Famous Winter Destinations Experience Drastic Drop in Tourist Arrivals

In an unexpected turn of events, the picturesque landscapes of Kashmir are missing their usual winter charm as a distinct lack of snow disrupts the region’s renowned allure. This unforeseen phenomenon is not only altering the captivating scenery but is also dealing a significant blow to Kashmir’s thriving tourism sector, causing mass cancellations and postponements of travel plans.

The absence of the characteristic snowfall has led to widespread disappointment among tourists, who were hoping to witness the enchanting snow-covered vistas of Kashmir during this season.

KashThis unexpected turn of events is reshaping the traditional image of Kashmir as a winter wonderland for travellers and is causing a ripple effect throughout the region, impacting businesses associated with tourism.

Famed tourist destinations such as Pahalgam, Sonamarg, and the ski resort of Gulmarg are particularly affected by this snowless winter, where a hush prevails instead of the usual joyous echoes of tourists enjoying the natural beauty. According to tourism officials, there has been a drastic decline in tourist arrivals, mirroring the reduced snowfall in the region.

Gulmarg, known for being India’s most sought-after destination during this time, is now experiencing a significant void. Estimates suggest an 80 percent decline in adventure tourism enthusiasts and over a 50 per cent drop in leisure tourism enthusiasts. This marks a stark contrast to the bustling scenes witnessed in December 2023 when Gulmarg welcomed nearly 96,000 tourists, a narrative that has taken a downturn this year.

Hoteliers on the ground report a considerable drop in tourist arrivals, with an estimated 50 percent decrease compared to the previous year. The Chairman of the Jammu and Kashmir Hoteliers Club,

Mushtaq Chaya, expressed growing concerns within the tourism sector, describing the current snowless scenario as a recurring nightmare. He emphasised that the absence of snow-capped mountains and slopes has resulted in a significant dip in tourist influx, estimated to be over 50 per cent.

Climate change is being cited as a contributing factor, as Manzoor Ahmad Pakhtoon, Chairman of the Houseboat Owners Association, pointed out that the impact of climate change is negatively affecting tourism. Tourists who typically visit Kashmir in winter for the experience of snowfall are expressing disappointment with the current situation.

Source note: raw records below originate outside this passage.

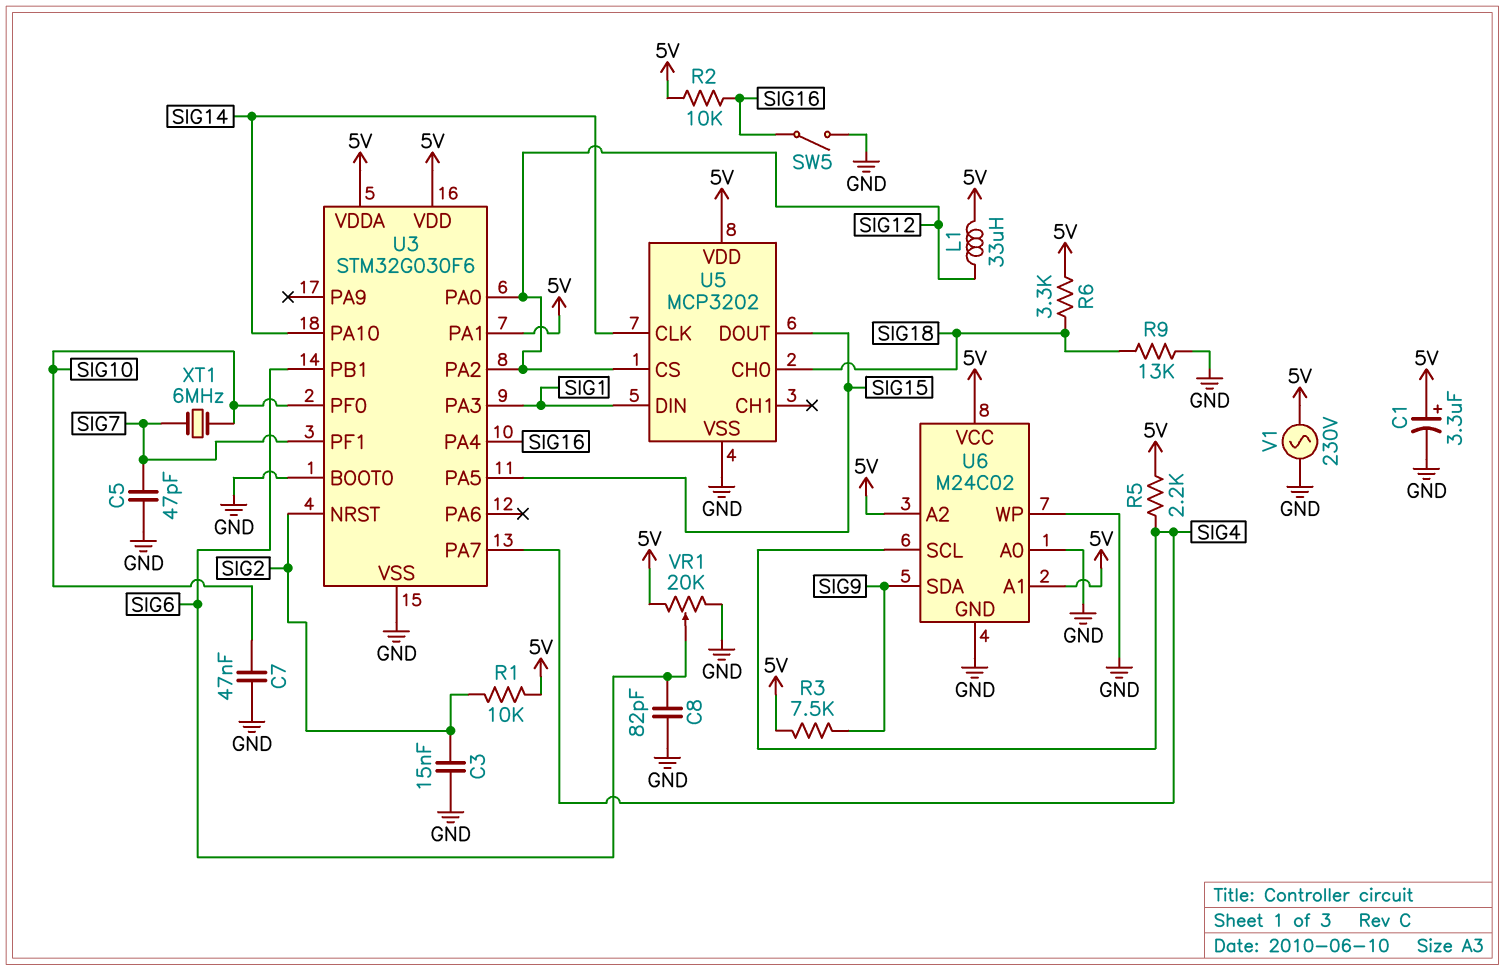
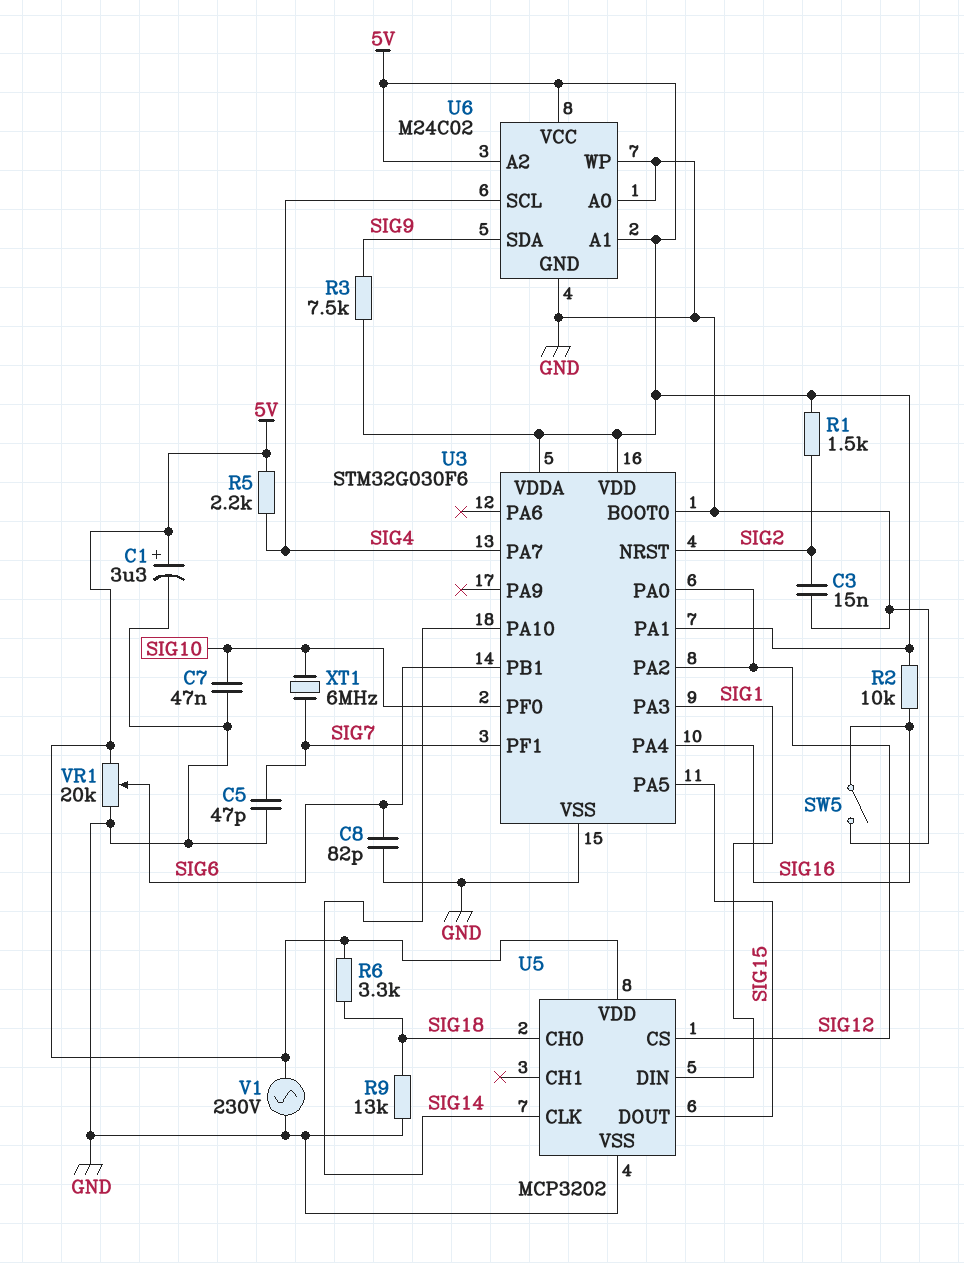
L1: 33uH (5V, SIG12) -> none
R1: 10k (5V, SIG2) -> 1.5k (5V, SIG2)

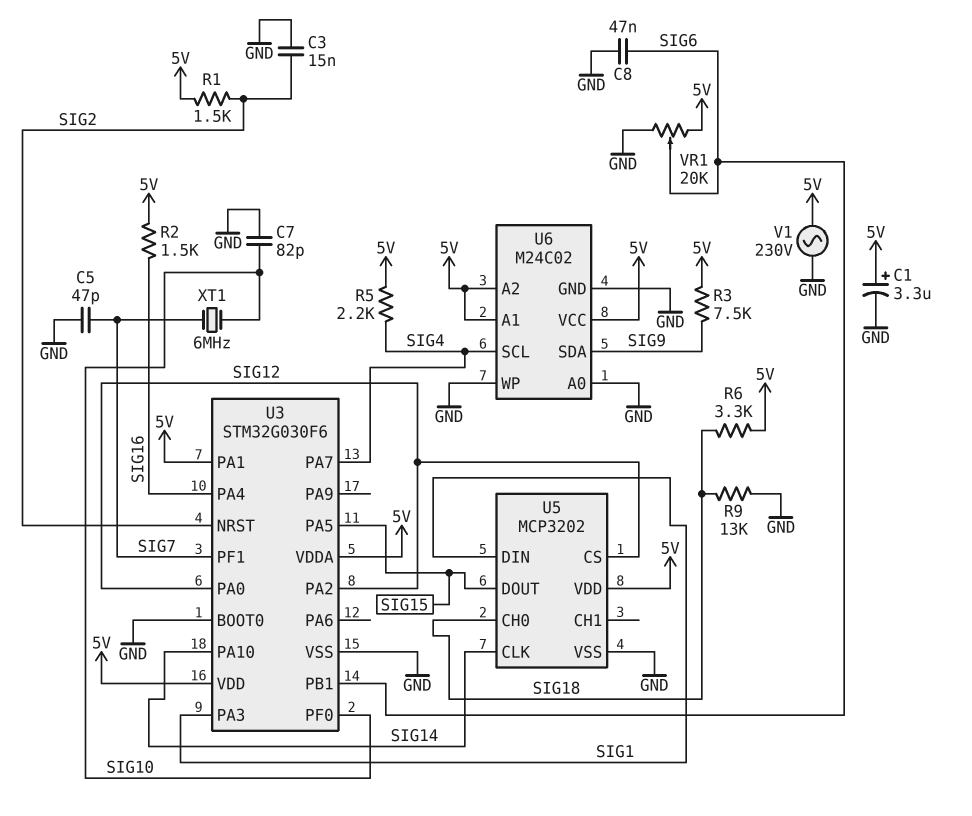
C7: 47nF (GND, SIG10) -> 82pF (GND, SIG10)
C8: 82pF (GND, SIG6) -> 47nF (GND, SIG6)
R2: 10k (5V, SIG16) -> 1.5k (5V, SIG16)
SW5: switch (GND, SIG16) -> none

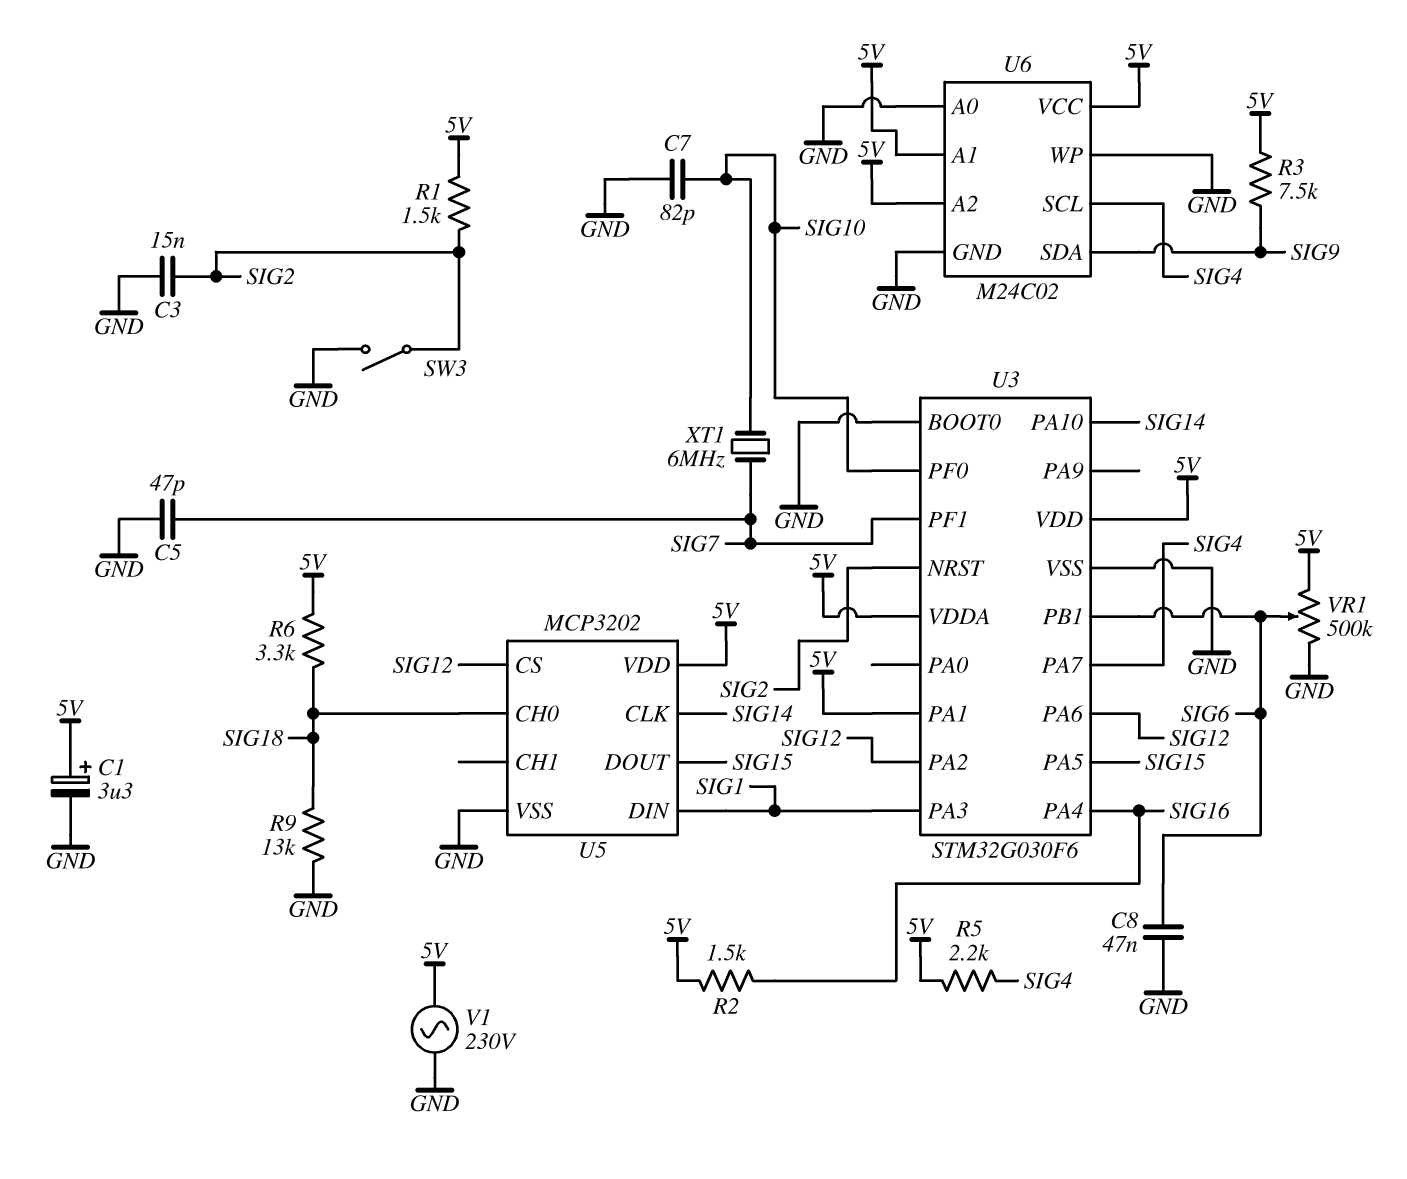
SW3: none -> switch (GND, SIG2)
U3 pin PA0: SIG12 -> none
U3 pin PA6: none -> SIG12
VR1: 20k (5V, GND, wiper SIG6) -> 500k (5V, GND, wiper SIG6)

Local hoteliers, such as Abdul Wahid Malik in Pahalgam, and industry associations, including the Travel Agents Association of Kashmir led by Rouf Tramboo, have echoed similar sentiments about the dwindling number of tourist arrivals. Adil Ahmad, President of the Jammu and Kashmir Hotel and Restaurants Association, noted a massive wave of cancellations and a drastic decline in tourist influx, raising concerns about the long-term impact on the region’s tourism industry if the snowless conditions persist.